Do You Really Skip a Mortgage Payment When Refinancing?
This is an all too common phrase some lenders throw out when marketing their refinance programs or when speaking with a loan officer on the phone. A refinance replaces one loan with another and there are multiple reasons to refinance other than lowering an interest rate but skipping a mortgage payment isn’t one of them. A refinance makes sense when someone decides to get out of an adjustable-rate mortgage and into a fixed-rate loan.
Adjustable-rate mortgages, or ARMS, can be a good choice when the borrowers decide they may not keep the home for the long term because the initial rate for an ARM will be lower than prevailing fixed rates. Today, most ARMs issued are in the form of a hybrid mortgage which in essence is an ARM that can adjust every six or twelve months but is fixed for an initial period of time, say three or five years.
How To Refinance for a Better Mortgage Payment
Homeowners can refinance if they want to switch loan terms. Many times such transactions shorten the loan term to match up with their financial and retirement goals. Borrowers who plan on retiring in 15 years might want to refinance out of a 30-year loan into a 15-year term. Doing so saves on interest. There are also a few balloon mortgages still outstanding where borrowers must refinance before the entire loan comes due. But the most common reason people decide to refinance is in fact to lower the rate on their home loan.
Refinancing in the current environment has been picking up over the last several weeks as mortgage rates continue to fall. Recently, Freddie Mac reported the biggest weekly drop in rates that we haven’t seen in almost a decade. Whatever the reason to refinance, one reason is not to skip a mortgage payment. Let me explain.
Let’s say you and I decide a refinance makes good sense for your situation. You’ll complete an application and document the file much like you did the first time around. Or, depending upon whether or not you’re refinancing a government-backed loan and take the streamline route, there will be very little documentation needed at all. An appraisal will be ordered as will title work. An escrow will also be opened and a targeted settlement date will be set. We will also order payoffs from the existing lender.
How it Works
Unlike a purchase loan however, you’re able to roll closing costs into the new loan. It’s completely up to you whether or not to roll closing costs into your new mortgage but most do. I’ll give you a list of estimated charges you can expect to encounter at the closing table and, at your direction, add those charges to your new loan and calculate the new monthly payment. Yes, adding closing costs to your loan does increase the loan amount and monthly mortgage payment but not by very much. The advantage with rolling your costs into your new loan is preserving available cash. When you bought your home, you had to pay for closing costs out of pocket but when refinancing you have an option to roll all or some of those costs into the new mortgage.
When your existing lender provides us with a payoff amount, that amount will be a bit different than the current balance.
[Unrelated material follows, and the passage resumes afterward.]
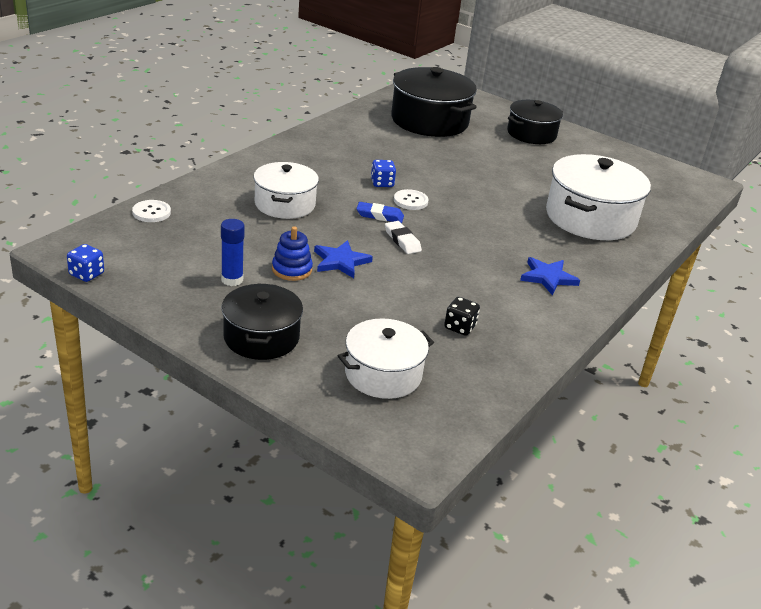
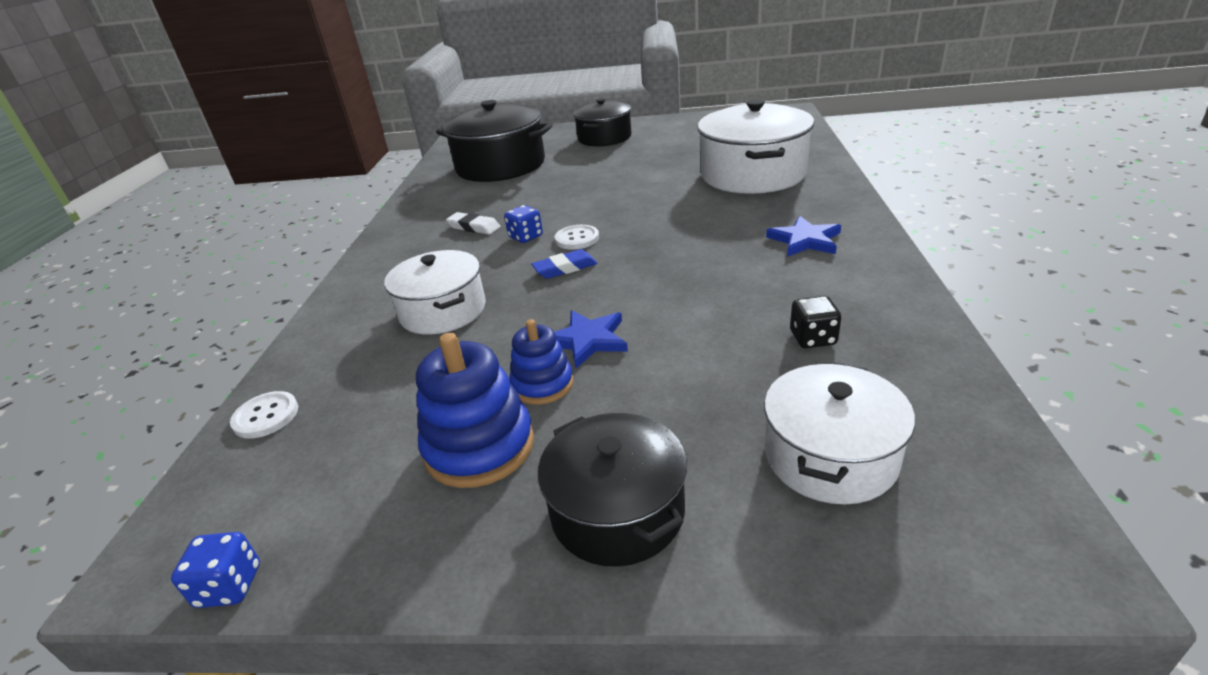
camera: 25 degrees left, 0 degrees up
(232, 280) = (479, 446): blue glue stick -> blue stacking toy
(402, 240) = (622, 280): white eraser -> white eraser (474, 227)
It will also include interest, both prepaid and accruing. When you make your mortgage payment every month it includes an amount directed to the outstanding principal balance and the interest that accrues for the previous month. A mortgage payment pays the interest that accrues the previous month. But you’ll also pay prepaid interest to your new lender, just like you did when you first bought the home.
Let’s say your refinance will close and fund on the 15th day of the month. Your payoff amount will include your outstanding principal balance plus 15 days of interest accrued at the old rate. We will also collect 15 days of prepaid interest based upon the new rate and term of your new mortgage.
When you first closed on your home, you also paid prepaid interest based upon how many days were leading up to the following month. Remember, interest is paid in arrears. If you closed on the 20th, your new lender also collects 10 days of interest which is in effect your first mortgage payment. When the first of the following month comes up, there is no mortgage payment due because you prepaid it at the closing table.
When you’re told that you can skip a mortgage payment when refinancing, this is what’s being referred to. In reality, you’re not skipping anything because you already paid it.